▸ **Extrait de page**
▬▬▬▬▬▬▬▬▬▬
Notre bonheur venait de s’effondrer à cause d’un fou. Mais, contrairement à la femme assise à côté de moi, je ne ressentais aucune colère contre l’assassin, plutôt de la surprise, une sorte d’hébétement. La colère surgirait plus tard sans doute, pour m’empêcher de sombrer. (p.17)

Béatrice, la narratrice, l’épouse de Karl, la belle-mère de Théo et d’Elsa, sa sœur (des jeunes qu’elle a élevés comme s’ils étaient ses enfants) essaie de survivre. Travaillant dans le domaine du cinéma, sur un documentaire où il est question de ces attentats, la spécialiste tente de cerner sa douleur, de comprendre ce qui s’est produit, de prendre conscience de sa réalité, de ce drame qui n’arrive qu’ailleurs et aux autres. Comment respirer après un tel désastre ?

LA MORT

Il y a l’attentat, la mort de Théo, un événement épouvantable. Mais il y a l’après, les jours qui suivent, la terrible solitude. Peut-on comprendre et accepter ce geste désespéré ? Béatrice est touchée au cœur et à l’âme. L’impression de se retrouver dans le film sur lequel elle travaillait et qui tente de cerner ces phénomènes devenus sociaux et trop fréquents. Bien sûr, certaines réactions sont prévisibles et connues. La culpabilité de ne pas avoir su lire les signes de la détresse de Théo, d’avoir fermé les yeux sur ses rages, ses colères, des propos et des comportements inacceptables.

Oui, nous en avions discuté avec Monika, nous avions consulté un psychologue nous aussi, une amie psychiatre, des spécialistes d’un centre de jeunes en difficulté. Non, nous n’avions pas averti la police, ce n’était pas parce que Théo insultait son père qu’il allait passer à l’acte, il ne fallait pas exagérer. Nous avions été bien naïfs. Je m’en suis tenue à la vision de Karl. Je n’ai pas dit à John Matthews que j’avais parfois eu peur. Comme souvent, j’étais celle qui voit des drames là où Karl ne voit que l’ordinaire. Je n’avais pas su me faire confiance. Si j’avais insisté, Théo serait encore parmi nous et Karl, dans son laboratoire. Ce n’est pas votre faute. (p.37)
▬▬▬▬▬▬▬▬▬▬
▸ **Données sources**
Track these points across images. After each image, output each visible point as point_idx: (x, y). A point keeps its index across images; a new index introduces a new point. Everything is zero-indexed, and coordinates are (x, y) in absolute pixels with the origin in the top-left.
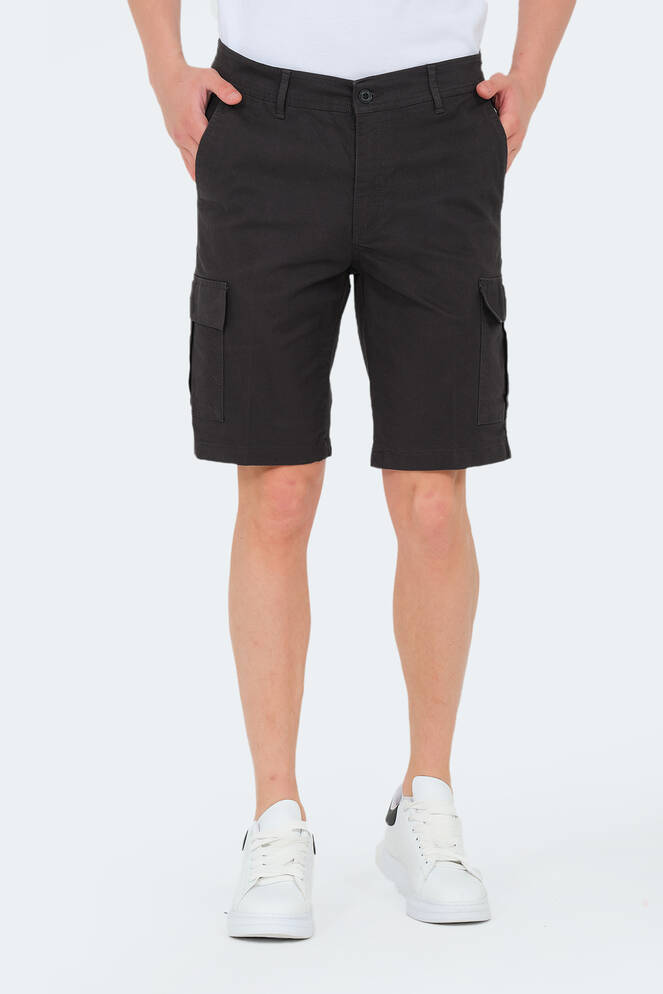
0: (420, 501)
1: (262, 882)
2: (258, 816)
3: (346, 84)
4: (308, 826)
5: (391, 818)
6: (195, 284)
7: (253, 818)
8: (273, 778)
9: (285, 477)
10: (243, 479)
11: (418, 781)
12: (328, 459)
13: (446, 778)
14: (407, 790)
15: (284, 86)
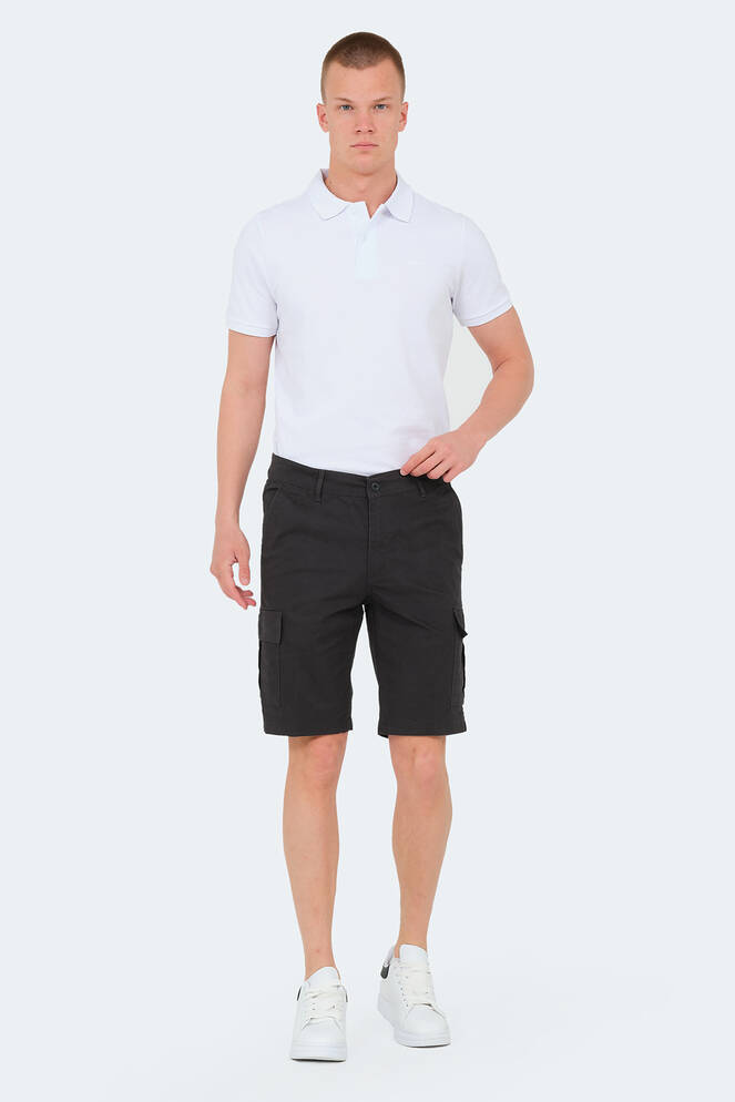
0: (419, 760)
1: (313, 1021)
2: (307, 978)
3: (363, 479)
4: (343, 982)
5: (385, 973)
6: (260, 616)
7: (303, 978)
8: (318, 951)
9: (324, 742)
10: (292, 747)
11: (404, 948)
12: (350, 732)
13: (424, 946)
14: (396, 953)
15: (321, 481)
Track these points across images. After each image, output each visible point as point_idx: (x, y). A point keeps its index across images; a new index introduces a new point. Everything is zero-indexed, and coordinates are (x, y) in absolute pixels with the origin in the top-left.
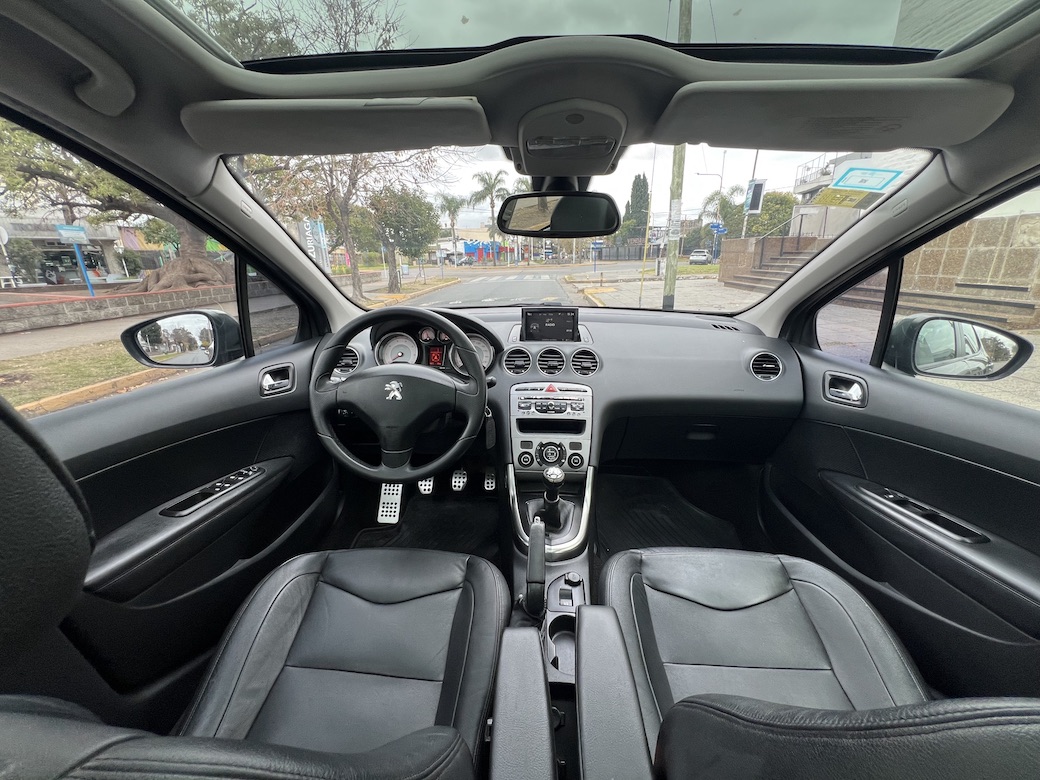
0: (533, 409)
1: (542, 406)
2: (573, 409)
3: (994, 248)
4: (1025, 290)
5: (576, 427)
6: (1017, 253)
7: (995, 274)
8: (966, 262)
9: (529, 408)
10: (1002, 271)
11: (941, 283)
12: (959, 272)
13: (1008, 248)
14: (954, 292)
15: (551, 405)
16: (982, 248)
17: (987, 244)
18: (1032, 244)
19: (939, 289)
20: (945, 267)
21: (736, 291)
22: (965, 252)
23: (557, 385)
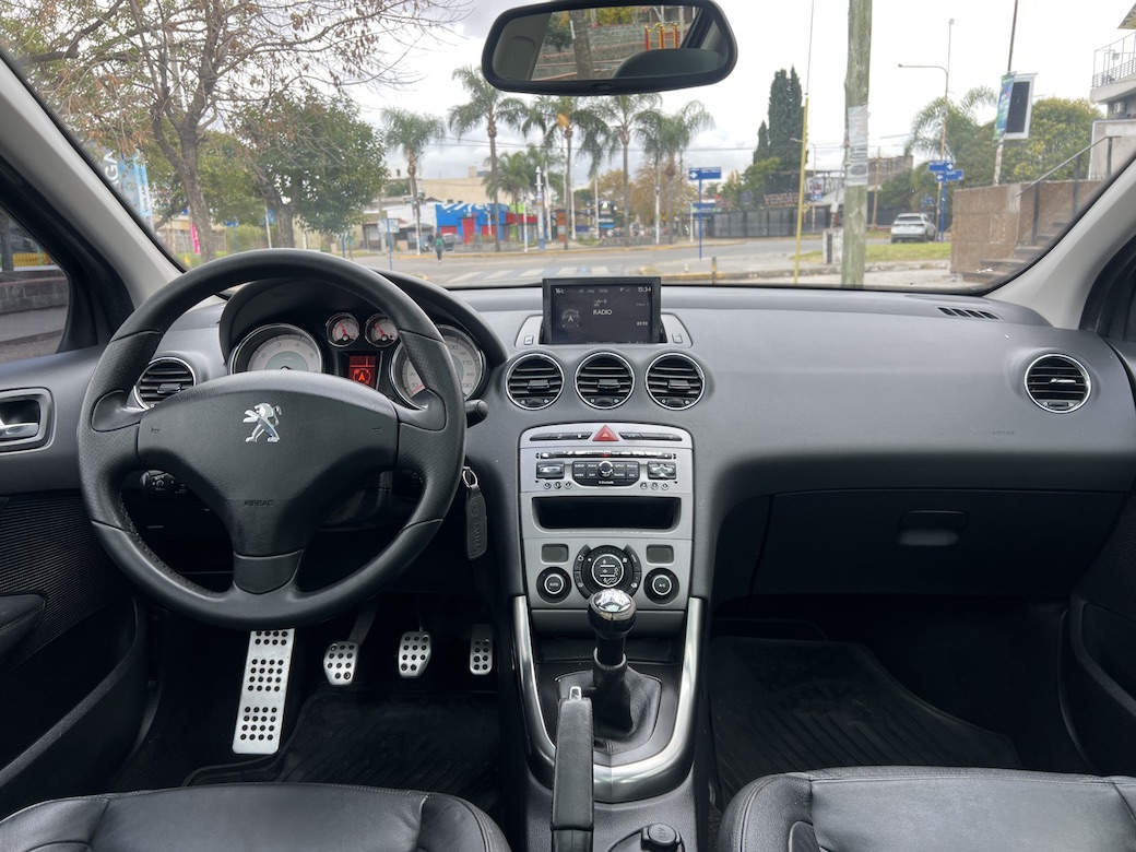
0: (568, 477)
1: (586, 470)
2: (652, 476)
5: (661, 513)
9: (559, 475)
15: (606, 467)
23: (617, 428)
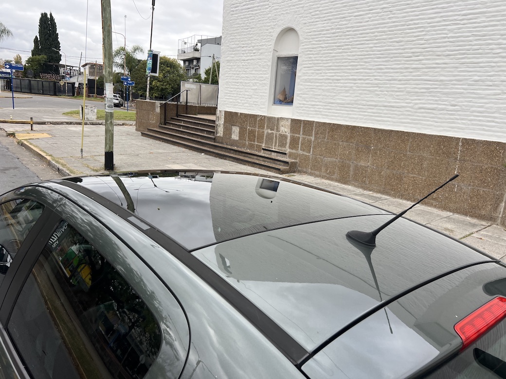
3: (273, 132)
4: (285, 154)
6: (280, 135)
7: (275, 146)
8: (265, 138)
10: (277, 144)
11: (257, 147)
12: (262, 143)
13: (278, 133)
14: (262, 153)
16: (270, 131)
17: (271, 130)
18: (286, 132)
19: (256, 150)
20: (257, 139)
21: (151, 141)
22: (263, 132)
▬▬▬▬▬▬▬▬▬▬
▸ **Objectif du travail**
Poursuivez l'extrait de page consacré au deuil de Béatrice après la mort de Théo, en reprenant juste après sa dernière phrase.

▸ **Résultat obtenu**
Béatrice écrit, discute avec ses proches, rencontre une femme qui a vécu un drame similaire et qui après avoir connu l’anéantissement, s’accroche et refait surface. Toutes ces raisons qui font que l’on se sent coupable, responsable d’un geste que nul ne parviendra à expliquer ou à comprendre. Il reste toujours un doute, une hésitation, un silence, un bout de réponse qui ne tombe jamais à la bonne place, des propos qui hantent,  la honte de ne pas avoir dit le mot qui aurait pu tout éviter. C’est impossible de comprendre, d’expliquer avec sa tête et sa raison un acte semblable. Il faut apprendre à survivre parce que ce moment ne s’effacera pas. Tout comme les parents d’un enfant qui se suicide n’arrivent jamais à oublier ce cauchemar. Ils respirent, ils continuent, mais ça reste là, dans un coin de leur cerveau avec une douleur qui peut ressurgir au moment où ils s’y attendent le moins.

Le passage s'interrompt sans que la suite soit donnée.